MIE 2020
Conference paper

Discovering new Social Determinants of Health concepts from Unstructured Data: Framework and Evaluation

View publication


Social determinants of health (SDoH) are the complex set of circumstances in which individuals are born, or with which they live, that impact their health. Integrating SDoH into practice requires that information systems are able to identify SDoH-related concepts from charts and case notes through vocabularies or terminologies. Despite significant standardisation efforts across healthcare domains, SDoH coverage remains sparse in existing terminologies due to the broad spectrum of this domain, ranging from family relations, risk factors, to social programs and benefits, which are not consistently captured across administrative and clinical settings. This paper presents a framework to mine, evaluate and recommend new multidisciplinary concepts that relate to or impact the health and well-being of individuals using a word embedding model trained from a large dynamic corpus of unstructured data. Five key SDoH domains were selected and evaluated by domain experts.

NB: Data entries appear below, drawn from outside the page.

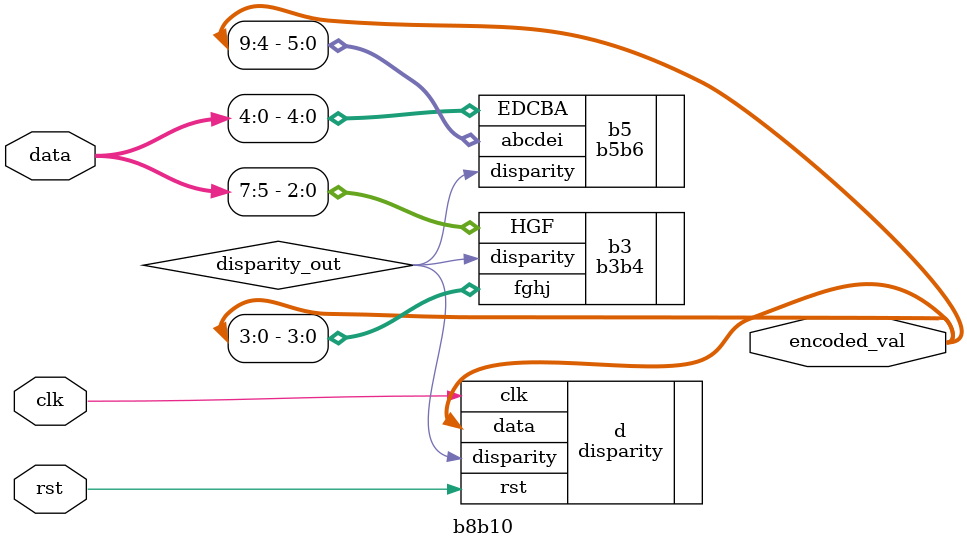
<source format=sv>

module b8b10(
            input [7:0]data,
            input clk,
            input rst,
            output [9:0]encoded_val
);

  b3b4 b3(.HGF(data[7:5]),
          .disparity(disparity_out),
          .fghj(encoded_val[3:0]));
  b5b6 b5(.EDCBA(data[4:0]),
          .disparity(disparity_out),
          .abcdei(encoded_val[9:4]));
  disparity d(.data(encoded_val),
              .rst(rst),
              .clk(clk),
              .disparity(disparity_out));

endmodule
</source>
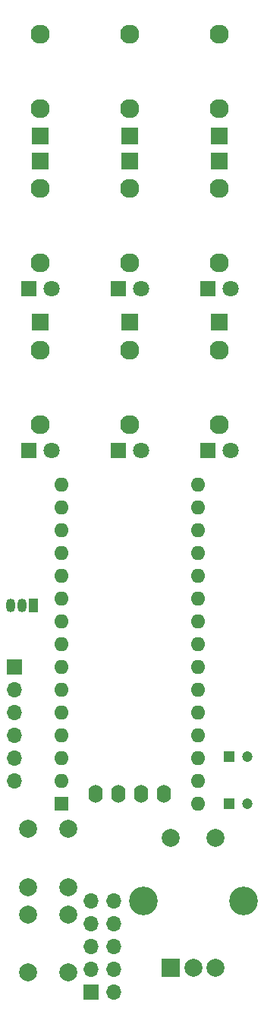
<source format=gbr>
%TF.GenerationSoftware,KiCad,Pcbnew,6.0.11-2627ca5db0~126~ubuntu22.04.1*%
%TF.CreationDate,2023-07-26T01:24:55+03:00*%
%TF.ProjectId,gtoe,67746f65-2e6b-4696-9361-645f70636258,rev?*%
%TF.SameCoordinates,Original*%
%TF.FileFunction,Soldermask,Top*%
%TF.FilePolarity,Negative*%
%FSLAX46Y46*%
G04 Gerber Fmt 4.6, Leading zero omitted, Abs format (unit mm)*
G04 Created by KiCad (PCBNEW 6.0.11-2627ca5db0~126~ubuntu22.04.1) date 2023-07-26 01:24:55*
%MOMM*%
%LPD*%
G01*
G04 APERTURE LIST*
%ADD10R,1.930000X1.830000*%
%ADD11C,2.130000*%
%ADD12C,2.000000*%
%ADD13R,1.800000X1.800000*%
%ADD14C,1.800000*%
%ADD15O,1.600000X2.000000*%
%ADD16R,2.000000X2.000000*%
%ADD17C,3.200000*%
%ADD18R,1.200000X1.200000*%
%ADD19C,1.200000*%
%ADD20R,1.600000X1.600000*%
%ADD21O,1.600000X1.600000*%
%ADD22R,1.700000X1.700000*%
%ADD23O,1.700000X1.700000*%
%ADD24R,1.050000X1.500000*%
%ADD25O,1.050000X1.500000*%
G04 APERTURE END LIST*
D10*
%TO.C,J9*%
X124800000Y-52780000D03*
D11*
X124800000Y-41380000D03*
X124800000Y-49680000D03*
%TD*%
D12*
%TO.C,SW3*%
X103450000Y-146000000D03*
X103450000Y-139500000D03*
X107950000Y-139500000D03*
X107950000Y-146000000D03*
%TD*%
D13*
%TO.C,D5*%
X113530000Y-87800000D03*
D14*
X116070000Y-87800000D03*
%TD*%
D10*
%TO.C,J2*%
X114800000Y-55520000D03*
D11*
X114800000Y-66920000D03*
X114800000Y-58620000D03*
%TD*%
D15*
%TO.C,Screen*%
X118621000Y-126100000D03*
X116081000Y-126100000D03*
X113541000Y-126100000D03*
X111000000Y-126100000D03*
%TD*%
D10*
%TO.C,J5*%
X114800000Y-73520000D03*
D11*
X114800000Y-84920000D03*
X114800000Y-76620000D03*
%TD*%
D13*
%TO.C,D4*%
X103530000Y-87800000D03*
D14*
X106070000Y-87800000D03*
%TD*%
D13*
%TO.C,D3*%
X123530000Y-69800000D03*
D14*
X126070000Y-69800000D03*
%TD*%
D10*
%TO.C,J3*%
X124800000Y-55520000D03*
D11*
X124800000Y-66920000D03*
X124800000Y-58620000D03*
%TD*%
D13*
%TO.C,D2*%
X113530000Y-69800000D03*
D14*
X116070000Y-69800000D03*
%TD*%
D16*
%TO.C,SW2*%
X119400000Y-145500000D03*
D12*
X124400000Y-145500000D03*
X121900000Y-145500000D03*
D17*
X116300000Y-138000000D03*
X127500000Y-138000000D03*
D12*
X124400000Y-131000000D03*
X119400000Y-131000000D03*
%TD*%
D10*
%TO.C,J8*%
X114800000Y-52780000D03*
D11*
X114800000Y-41380000D03*
X114800000Y-49680000D03*
%TD*%
D10*
%TO.C,J6*%
X124800000Y-73520000D03*
D11*
X124800000Y-84920000D03*
X124800000Y-76620000D03*
%TD*%
D10*
%TO.C,J1*%
X104800000Y-55520000D03*
D11*
X104800000Y-66920000D03*
X104800000Y-58620000D03*
%TD*%
D13*
%TO.C,D6*%
X123530000Y-87800000D03*
D14*
X126070000Y-87800000D03*
%TD*%
D13*
%TO.C,D1*%
X103530000Y-69800000D03*
D14*
X106070000Y-69800000D03*
%TD*%
D10*
%TO.C,J4*%
X104800000Y-73520000D03*
D11*
X104800000Y-84920000D03*
X104800000Y-76620000D03*
%TD*%
D10*
%TO.C,J7*%
X104800000Y-52780000D03*
D11*
X104800000Y-41380000D03*
X104800000Y-49680000D03*
%TD*%
D12*
%TO.C,SW1*%
X103450000Y-136500000D03*
X103450000Y-130000000D03*
X107950000Y-130000000D03*
X107950000Y-136500000D03*
%TD*%
D18*
%TO.C,C1*%
X125900000Y-127200000D03*
D19*
X127900000Y-127200000D03*
%TD*%
D20*
%TO.C,A1*%
X107175000Y-127200000D03*
D21*
X107175000Y-124660000D03*
X107175000Y-122120000D03*
X107175000Y-119580000D03*
X107175000Y-117040000D03*
X107175000Y-114500000D03*
X107175000Y-111960000D03*
X107175000Y-109420000D03*
X107175000Y-106880000D03*
X107175000Y-104340000D03*
X107175000Y-101800000D03*
X107175000Y-99260000D03*
X107175000Y-96720000D03*
X107175000Y-94180000D03*
X107175000Y-91640000D03*
X122415000Y-91640000D03*
X122415000Y-94180000D03*
X122415000Y-96720000D03*
X122415000Y-99260000D03*
X122415000Y-101800000D03*
X122415000Y-104340000D03*
X122415000Y-106880000D03*
X122415000Y-109420000D03*
X122415000Y-111960000D03*
X122415000Y-114500000D03*
X122415000Y-117040000D03*
X122415000Y-119580000D03*
X122415000Y-122120000D03*
X122415000Y-124660000D03*
X122415000Y-127200000D03*
%TD*%
D22*
%TO.C,J11*%
X101900000Y-111950000D03*
D23*
X101900000Y-114490000D03*
X101900000Y-117030000D03*
X101900000Y-119570000D03*
X101900000Y-122110000D03*
X101900000Y-124650000D03*
%TD*%
D18*
%TO.C,C2*%
X125900000Y-121900000D03*
D19*
X127900000Y-121900000D03*
%TD*%
D24*
%TO.C,Q1*%
X104100000Y-105100000D03*
D25*
X102830000Y-105100000D03*
X101560000Y-105100000D03*
%TD*%
D22*
%TO.C,J10*%
X110525000Y-148160000D03*
D23*
X113065000Y-148160000D03*
X110525000Y-145620000D03*
X113065000Y-145620000D03*
X110525000Y-143080000D03*
X113065000Y-143080000D03*
X110525000Y-140540000D03*
X113065000Y-140540000D03*
X110525000Y-138000000D03*
X113065000Y-138000000D03*
%TD*%
M02*

</source>
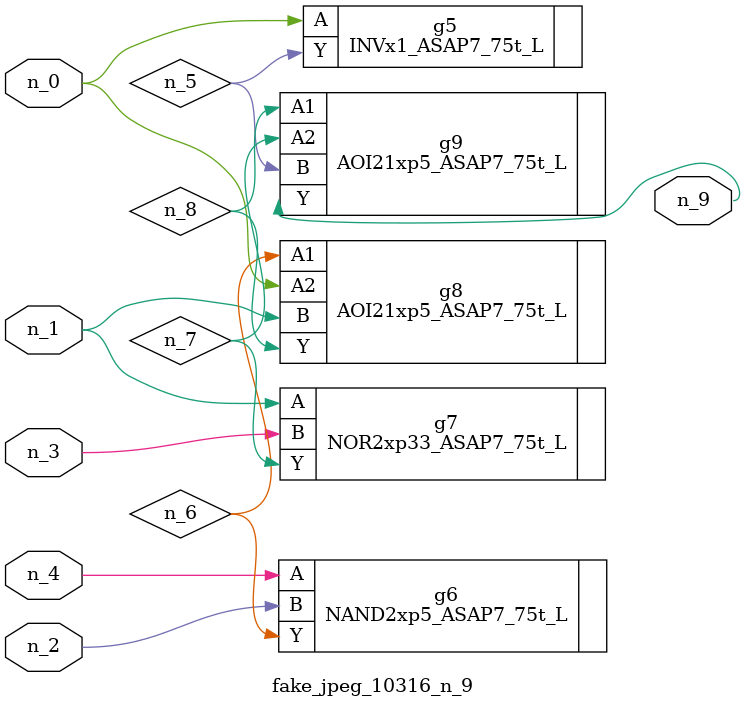
<source format=v>
module fake_jpeg_10316_n_9 (n_3, n_2, n_1, n_0, n_4, n_9);

input n_3;
input n_2;
input n_1;
input n_0;
input n_4;

output n_9;

wire n_8;
wire n_6;
wire n_5;
wire n_7;

INVx1_ASAP7_75t_L g5 ( 
.A(n_0),
.Y(n_5)
);

NAND2xp5_ASAP7_75t_L g6 ( 
.A(n_4),
.B(n_2),
.Y(n_6)
);

NOR2xp33_ASAP7_75t_L g7 ( 
.A(n_1),
.B(n_3),
.Y(n_7)
);

AOI21xp5_ASAP7_75t_L g8 ( 
.A1(n_6),
.A2(n_0),
.B(n_1),
.Y(n_8)
);

AOI21xp5_ASAP7_75t_L g9 ( 
.A1(n_8),
.A2(n_7),
.B(n_5),
.Y(n_9)
);


endmodule
</source>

The concepts resulting from the trained model were matched against well-established meta-thesaurus UMLS and terminology SNOMED-CT and, overall, a significant proportion of concepts from a set of 10,000 candidates were not found (31% and 28% respectively). The results confirm both the gaps in current terminologies and the feasibility and impact of the methods presented in this paper for the incremental discovery and validation of new SDoH concepts together with domain experts. This sustainable approach facilitates the development and refinement of new and existing terminologies and, in turn, it allows systems such as Natural Language Processing (NLP) annotators to leverage SDoH concepts across integrated care settings.